Galectin-9 protein can trigger CD-22,45 transmembrane protein-BCR (B cell receptor) interactions, resulting in decreased BCR signaling. In contrast, B lymphocytes residing in germinal centers secrete carbohydrate antigen I, reduce galectin-9 promotion and CD-22,45-mediated inhibition of B lymphocyte signaling, and increase B lymphocyte responses to antigen challenge. Let

Regulation of macrophages by intracellular and extracellular galectins

Galectins can influence macrophage polarization, phagocytosis and inflammasome activation. For example, galectin-3 is induced among cardiac macrophages in models of myocardial infarction, promoting their polarization to M2-like macrophages and contributing to tissue repair by promoting the clearance of fibrotic and apoptotic cells after myocardial infarction. Galectin-3 expression is induced through activation of STAT3 (signal transducer and activator of transcription 3).

IL-4 also induces the expression of galectin-3, which promotes polarization of M2-like macrophages by binding to CD98 which induces PI3K (phosphoinositide-3-kinase). Galectin-12 is also expressed in myeloid cells and is associated with reduced NF-κB (nuclear factor kappa B) activation and consequent M1 polarization in response to LPS (lipopolysaccharide) treatment and M1 macrophage polarization. actively adjust the Furthermore, intracellular galectin-3 positively regulates NLRP3 (Pyrin domains of the NLR family 3) including inflammasome, macrophage phagocytosis, and actin rearrangement.

Galectins as sensors of endolysosomal damage

Organelles can be destroyed by intracellular bacteria that secrete toxins into the cell. Lysosomal damage can be induced by LLOMe (Leu-Leu-O-Me) and GPN (glycyl-1-phenylalanine 2-naphthylamide). Given that galectins can bind signaling molecules through non-carbohydrate interactions, this may result in the formation of ‘signaling platforms’, induction of autophagy activation and destruction of bacteria.
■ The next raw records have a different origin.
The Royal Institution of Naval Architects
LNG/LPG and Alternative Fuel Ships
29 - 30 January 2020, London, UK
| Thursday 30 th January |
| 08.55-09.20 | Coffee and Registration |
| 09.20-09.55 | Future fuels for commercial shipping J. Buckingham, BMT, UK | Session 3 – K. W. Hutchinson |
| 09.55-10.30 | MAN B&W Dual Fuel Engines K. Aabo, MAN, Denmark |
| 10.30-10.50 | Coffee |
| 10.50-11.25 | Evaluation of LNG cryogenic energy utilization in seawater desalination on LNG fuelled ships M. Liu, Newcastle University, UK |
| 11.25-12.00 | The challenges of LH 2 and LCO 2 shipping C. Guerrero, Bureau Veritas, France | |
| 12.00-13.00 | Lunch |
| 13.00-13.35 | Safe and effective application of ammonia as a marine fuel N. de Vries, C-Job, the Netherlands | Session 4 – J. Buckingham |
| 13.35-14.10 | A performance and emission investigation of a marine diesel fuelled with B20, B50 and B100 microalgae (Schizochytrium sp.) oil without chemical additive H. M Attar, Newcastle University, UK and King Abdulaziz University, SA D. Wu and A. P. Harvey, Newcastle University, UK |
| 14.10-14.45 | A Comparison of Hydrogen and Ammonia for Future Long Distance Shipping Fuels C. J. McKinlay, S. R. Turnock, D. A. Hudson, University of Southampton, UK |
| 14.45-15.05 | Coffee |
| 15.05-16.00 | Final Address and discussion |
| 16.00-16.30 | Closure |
Galectins-3 and -8 bind to exposed β-galactosides on injured membranes and associate with TRIM16 (tripartite motif-containing proteins 16), and induce autophagy. Galectin-8 activates the autophagic machinery by inactivating mTOR (mammalian target of rapamycin).Galectin-9 binds glycoprotein USP9X inhibition against damaged lysosomes leading to TAK1 activation (transforming growth factor-β-activated kinase 1) and AMPK (AMP-activated protein kinase), and autophagy.

Conclusion

Based on the review results, galectins can modulate immunological cell functions by binding to key cell surface receptors. However, further studies are needed to validate galectin functions and mechanisms and to explore the proteins’ potential therapeutic importance.